If $q^k n^2$ is an odd perfect number with special prime $q$, then $n^2 - q^k$ is not a square.

Here's a way to finish the proof without appealing to any conjecture.

If $q^k n^2$ is a perfect number with $\operatorname{gcd}(q,n)=1$, we have $$ \sigma(q^k) \sigma(n^2) = 2 q^k n^2. $$ We know that $\sigma(q^k) = (q^{k+1}-1)/(q-1)$ and you've shown that $n = (q^k + 1)/2$, so we can conclude that $$ 2(q^{k+1}-1) \sigma(n^2) = (q-1) q^k (q^k + 1)^2.\tag{$*$} $$ Consider the GCD of $q^{k+1}-1$ with the right-hand side: $$ \operatorname{gcd}(q^{k+1}-1, (q-1) q^k (q^k + 1)^2) \le (q-1)\operatorname{gcd}(q^{k+1}-1,q^k+1)^2, $$ since $q^k$ is coprime to $q^{k+1} - 1$.

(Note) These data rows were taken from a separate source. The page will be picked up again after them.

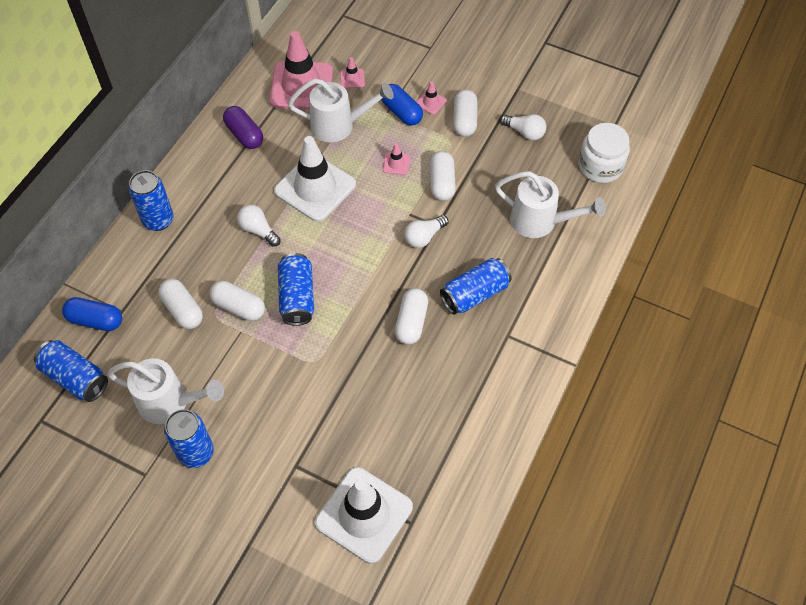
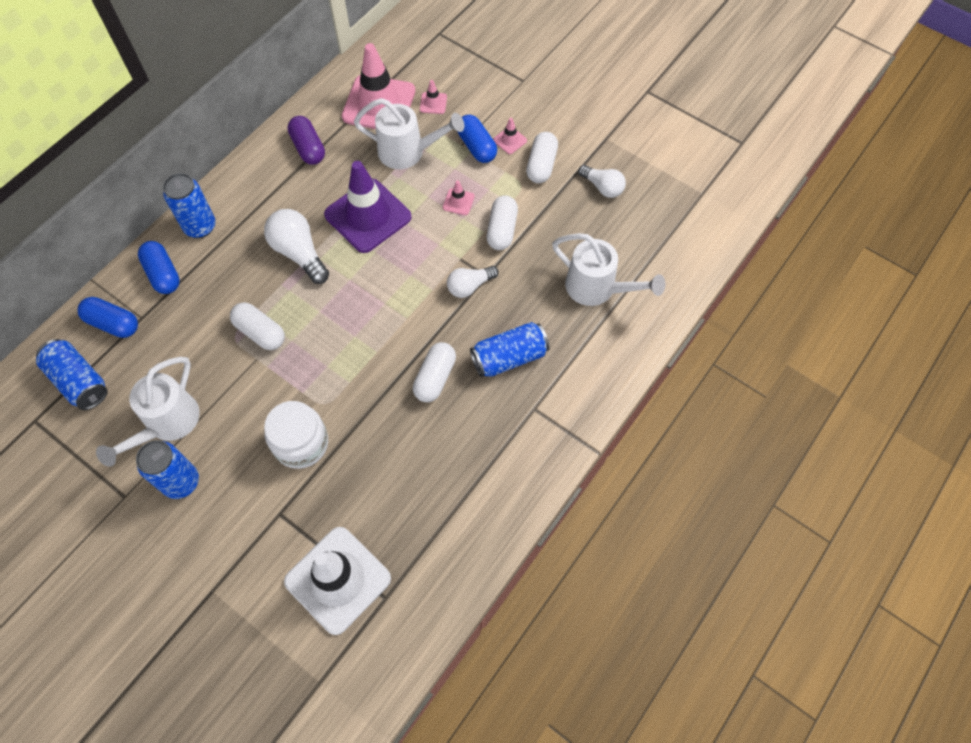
camera: 10 degrees right, 5 degrees up
(133, 268) = (163, 274): none -> blue capsule
(170, 403) = (167, 424): white watering can -> white watering can turned 90 degrees clockwise
(183, 310) = (203, 326): white capsule -> none
(258, 230) = (299, 253): white light bulb -> white light bulb, size x1.54
(297, 297) = (322, 331): blue can -> none
(315, 188) = (368, 216): white traffic cone -> purple traffic cone
(600, 166) = (676, 236): white jar -> white jar (301, 443)

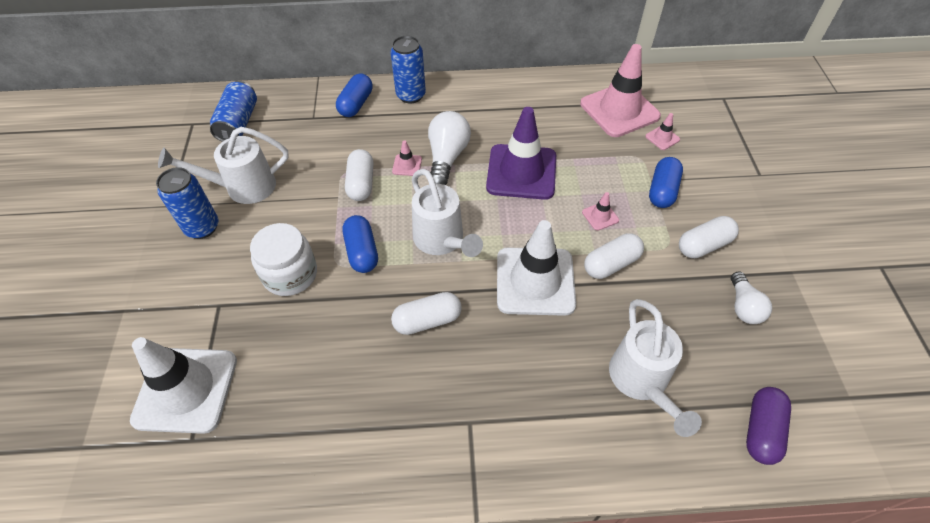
camera: 50 degrees right, 10 degrees down
(113, 323) = (296, 108): blue capsule -> blue capsule (362, 252)
(308, 148) = (535, 101): purple capsule -> purple capsule (761, 430)
(408, 152) = (602, 155): white watering can -> white watering can (442, 241)
(470, 286) = (535, 281): white light bulb -> white traffic cone
(509, 357) = (500, 362): blue can -> none
(510, 140) = (696, 207): pink traffic cone -> pink traffic cone (407, 165)

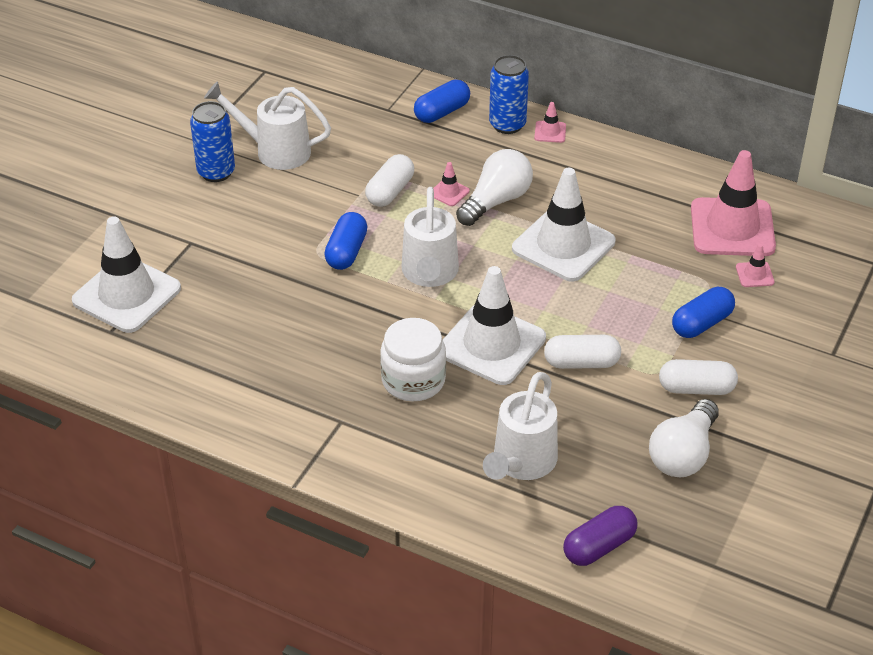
camera: 30 degrees right, 10 degrees down
(238, 123) = (310, 87): blue can -> none
(290, 274) = (268, 244): white jar -> white jar (413, 380)
(427, 321) = (364, 332): white capsule -> none
(521, 172) = (563, 245): purple traffic cone -> white traffic cone
(600, 216) = (610, 318): pink traffic cone -> pink traffic cone (550, 132)
(743, 306) = (683, 454): white light bulb -> white light bulb, size x1.54

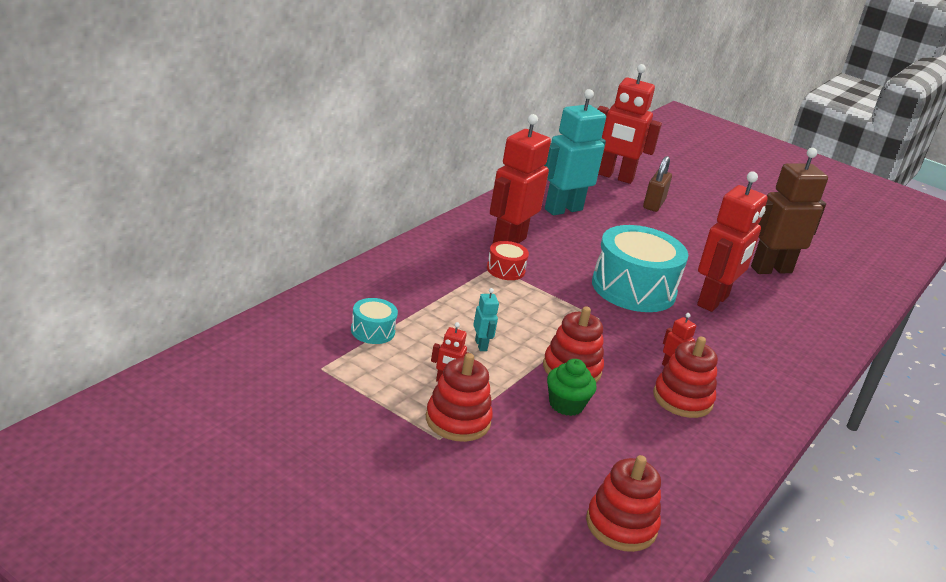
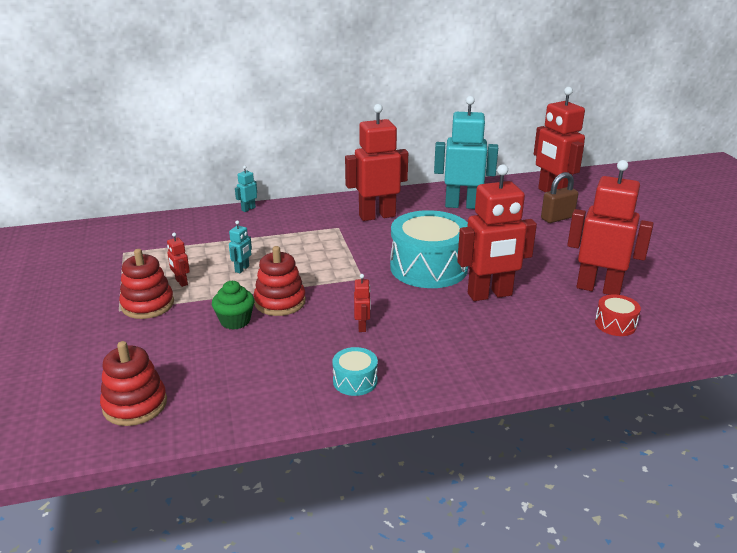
camera: 45 degrees right, 0 degrees up
(368, 268) = (248, 209): none -> turquoise robot
(373, 331) = (188, 242): turquoise drum -> turquoise drum (355, 381)
(505, 270) = (343, 231): red drum -> red drum (615, 324)
(682, 399) = (332, 349): red stacking toy -> none
(771, 269) = (598, 288): brown robot -> red robot

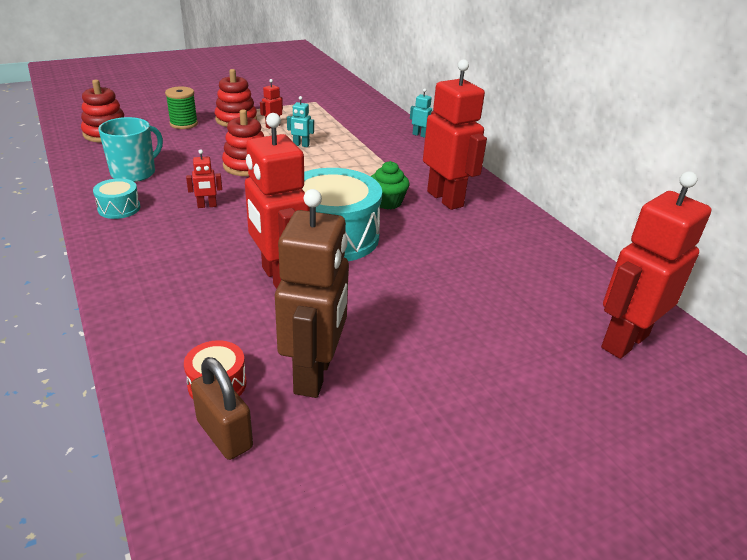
camera: 75 degrees right, 5 degrees up
(138, 342) = (184, 124): none -> green spool
(235, 321) = (214, 152): green cupcake -> green cupcake (387, 202)
(270, 375) = (134, 173): none -> turquoise mug
(462, 205) = (514, 255): turquoise robot -> none
(557, 218) = (530, 342): brown padlock -> brown padlock (224, 434)
(598, 288) = (314, 374): red robot -> brown robot

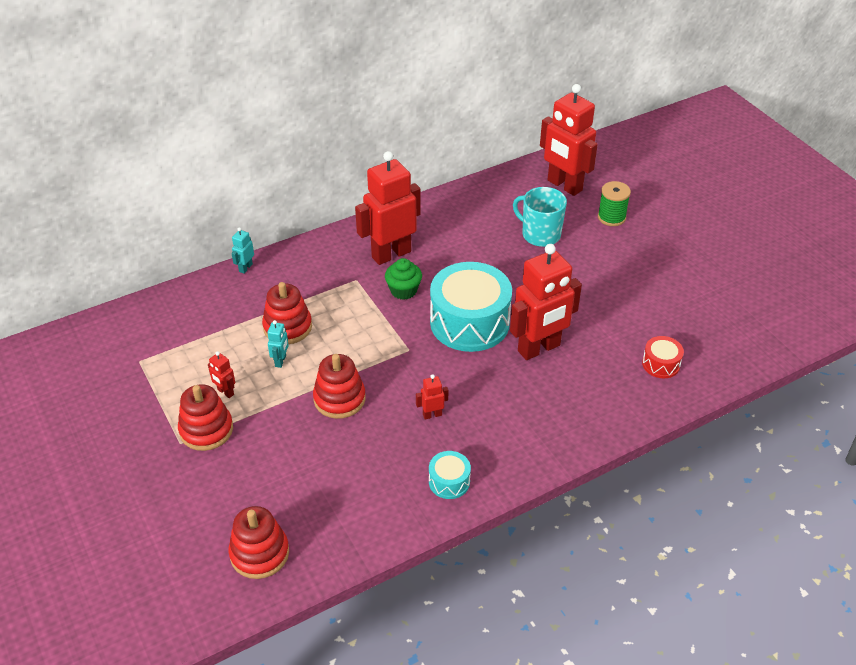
camera: 90 degrees left, 10 degrees up
(134, 173) = (368, 492): turquoise mug -> turquoise mug (540, 234)
(184, 124) = (222, 480): green spool -> green spool (611, 217)
(207, 206) = (432, 415): red robot -> red robot turned 90 degrees counterclockwise
(224, 434) = (699, 353): brown padlock -> none
(314, 374) = (637, 320): brown robot -> none
(342, 149) = (287, 327): none -> red stacking toy

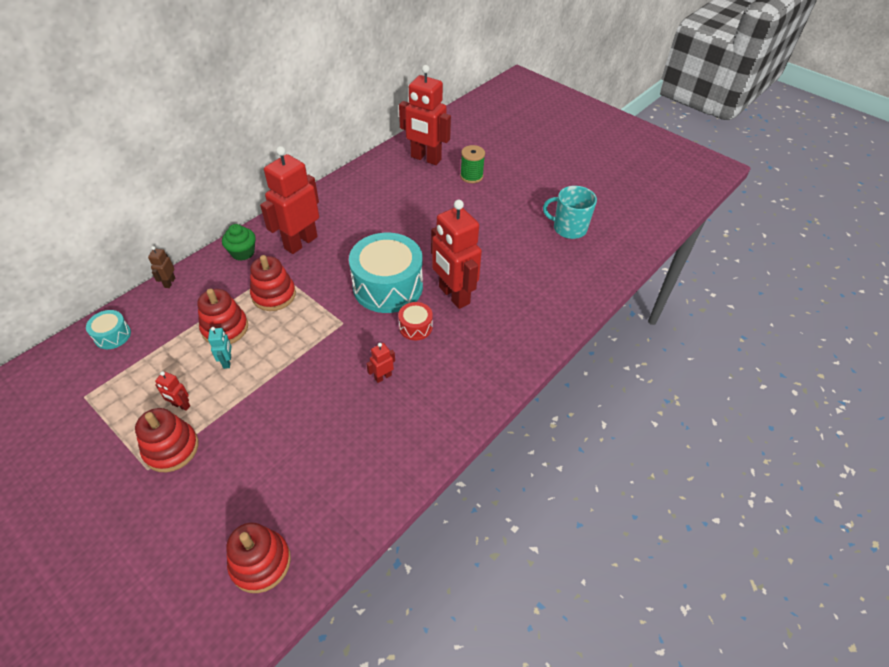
camera: 20 degrees left, 5 degrees up
(245, 268) = (169, 282): turquoise robot -> brown robot
(339, 399) = (294, 384): red stacking toy -> red stacking toy (274, 295)
(403, 290) = (321, 271): green cupcake -> green cupcake (243, 252)
(449, 482) = (418, 435): turquoise drum -> turquoise drum (112, 335)
(539, 348) = (453, 295): red robot -> red robot turned 105 degrees clockwise
(540, 234) = (420, 201): turquoise mug -> turquoise mug (569, 228)
(661, 364) = (554, 285): red drum -> red drum (415, 327)

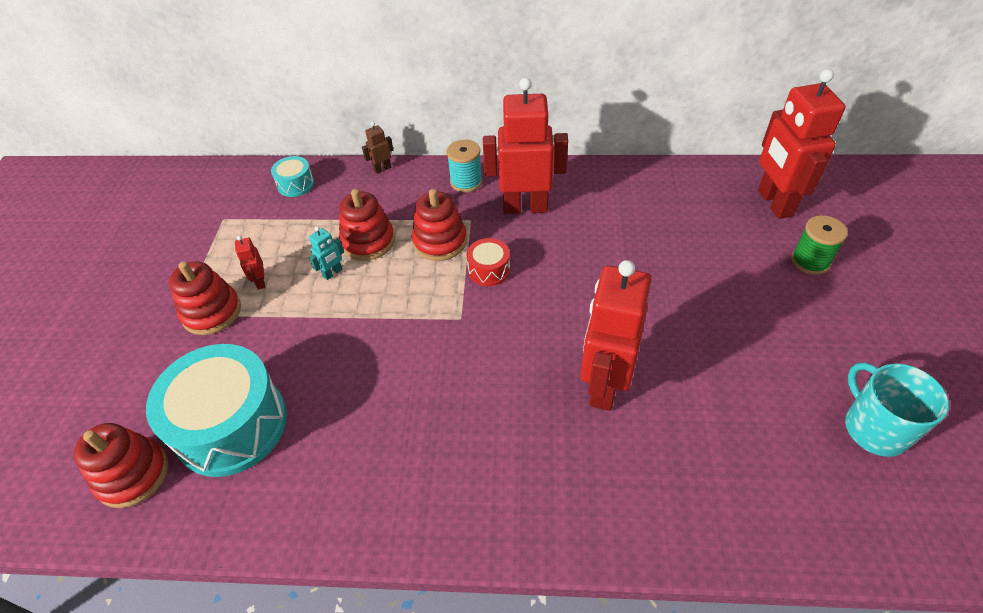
camera: 55 degrees right, 0 degrees up
(243, 252) = (466, 182): green cupcake -> turquoise spool
(383, 377) = (423, 407): red robot -> none
(388, 286) = (548, 316): turquoise drum -> turquoise drum (231, 425)
(415, 327) = (519, 384): red drum -> red drum (489, 270)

Noticing that $q^{k+1} - 1$ = $q(q^k + 1) - (q + 1)$, we find $\operatorname{gcd}(q^{k+1}-1,q^k+1) = \operatorname{gcd}(q+1,q^k+1)$, which is $q+1$ because $k$ is odd.

Thus $$ \operatorname{gcd}(q^{k+1}-1, (q-1) q^k (q^k + 1)^2) \le (q-1)(q+1)^2. $$ Since $k\equiv 1 \pmod 4$ and you have shown $k \gt 1$, we have $k \ge 5$. If $(*)$ holds, the left-hand side of the inequality must be $q^{k+1}-1$, which is then greater than $q^5$. But the right-hand side is less than $q^4$, so this is impossible.